READING TEXT:

Service Counts

service counts in a martial art school business

Would You Let This Doctor Treat You? (Bear With Me – It’ll Soon Make Sense)

Well, at least it’s not a doctor’s office…

Picture this…

You get a small cut and think you might need stitches. Not wanting to spend $800 on an emergency room visit – not to mention the drive across town – you Google family doctors in your area and find one that’s just around the corner.

So, you drive over and walk in the front lobby. As you walk in, you detect the distinct odor of dirty feet and stale mop water. The front waiting area is full of chipped floor tiles, stained ceiling tiles, the windows are dirty, there are cobwebs in the corners, there’s something sticky on the floor, and there are posters and fliers on the walls that are advertising events that happened months ago.

So far, not so good.

Realizing that you really should see a doctor to at least get a tetanus shot (when was the last time you got one?) you approach the front counter. No one is there. However, a nurse peeks her head into the waiting room, briefly glancing your way out from behind a closed door, looks you over and pops back behind the door without so much as a fare-thee-well.

Strike two.

Finally, the front desk attendant walks in and sits down behind the counter. “Are you here to see Dr. Mal Practice or Dr. Sue Delott? Fill out this form and have a seat.”

You fill out the form, and sit. And sit. And sit. And sit. 30 minutes pass. No one speaks to you. No one talks to you. You haven’t even seen a doctor yet, and yet you’re already pretty sure they’re both vets and that you must have Googled the wrong thing by accident.

At that moment, you decide $800 isn’t so much money after all and that the drive really isn’t all that far anyway, and you walk out the door to head over to the ER.

MATERIAL:
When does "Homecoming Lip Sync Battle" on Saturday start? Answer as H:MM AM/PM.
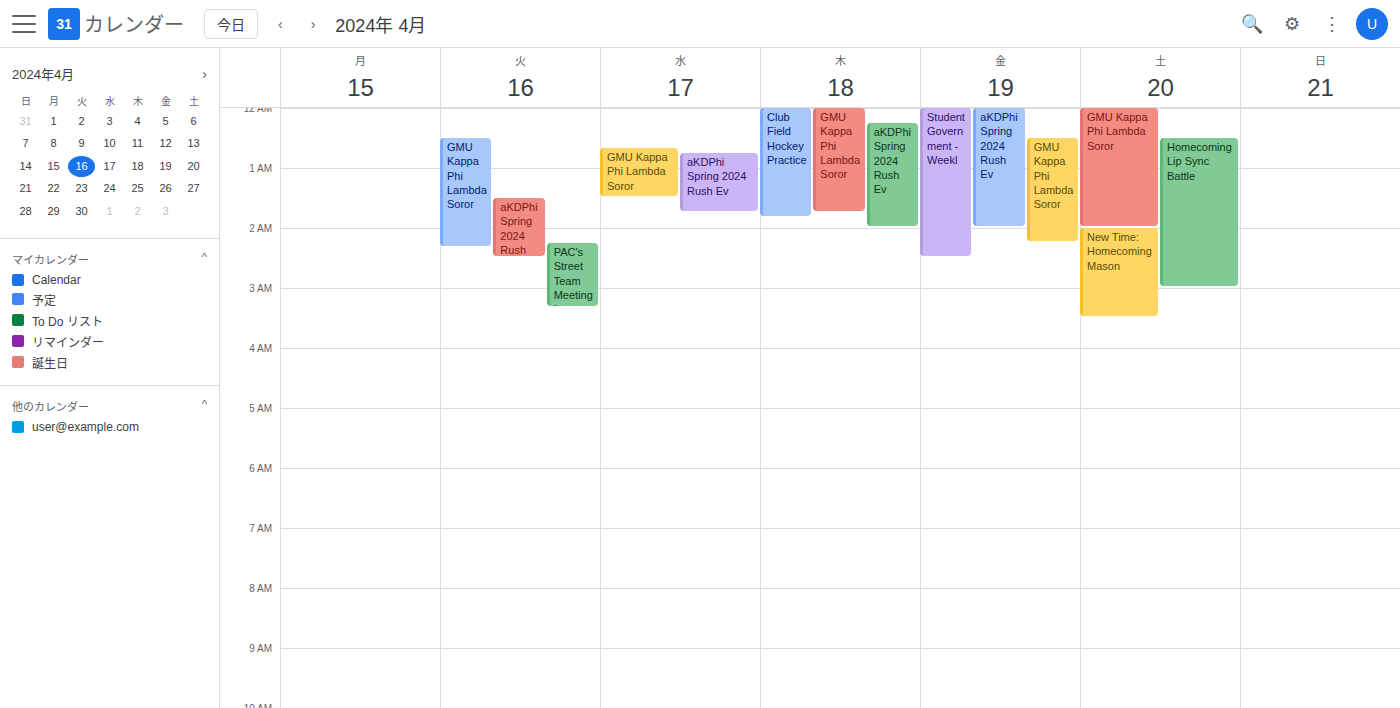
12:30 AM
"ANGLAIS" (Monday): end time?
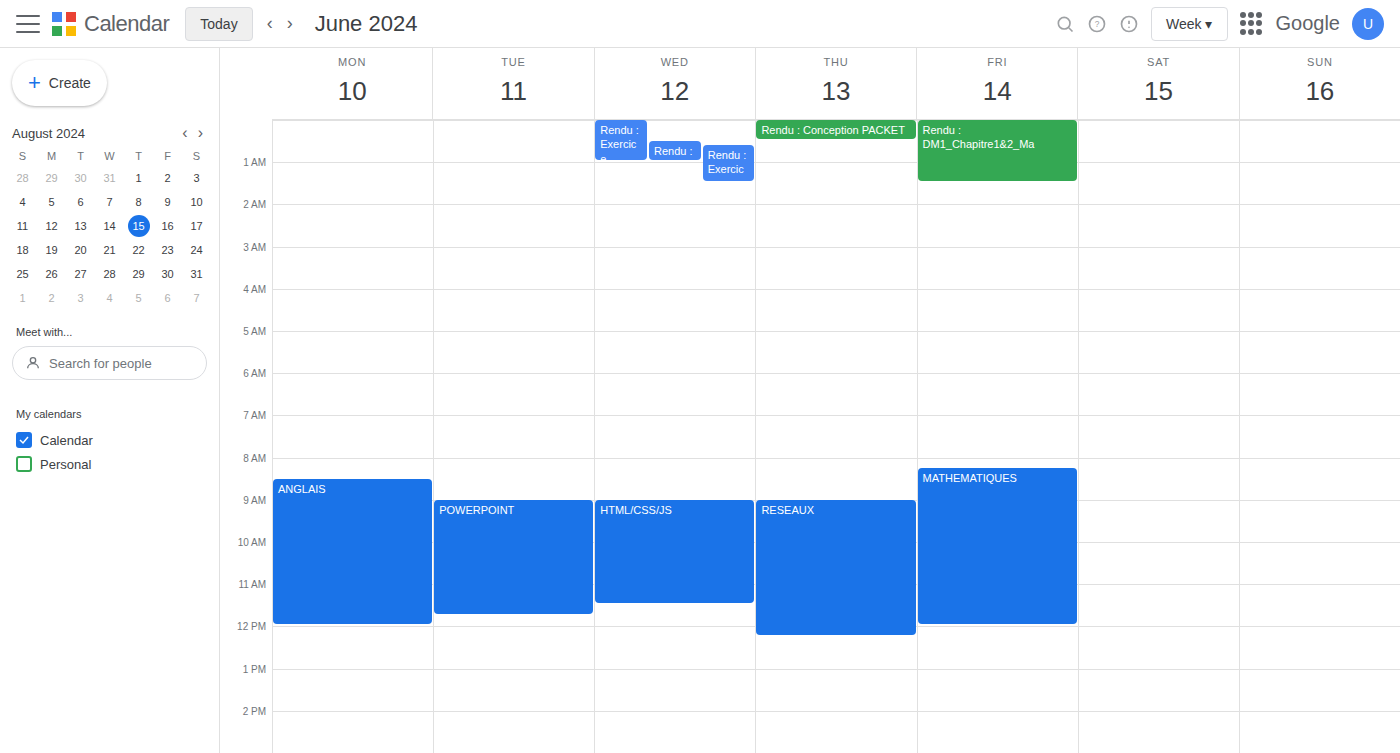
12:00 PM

JOBS:
a: In the doctor's office story, switch "cobwebs" to "spider webs" and give the passage again, starting at "You get a small" and ending at "not so good.".
b: Turn the paragraph of the doctor's office story that begins "So, you drive over and walk in the front lobby" into a short bulleted list that keeps its main facts.

RESPONSE LIST:
a:
You get a small cut and think you might need stitches. Not wanting to spend $800 on an emergency room visit – not to mention the drive across town – you Google family doctors in your area and find one that’s just around the corner.

So, you drive over and walk in the front lobby. As you walk in, you detect the distinct odor of dirty feet and stale mop water. The front waiting area is full of chipped floor tiles, stained ceiling tiles, the windows are dirty, there are spider webs in the corners, there’s something sticky on the floor, and there are posters and fliers on the walls that are advertising events that happened months ago.

So far, not so good.

b:
- You drive over and walk into the front lobby.
- It smells of dirty feet and stale mop water.
- Floor tiles are chipped and ceiling tiles are stained.
- The windows are dirty, and there are cobwebs in the corners.
- Something sticky is on the floor.
- Posters and fliers on the walls advertise events from months ago.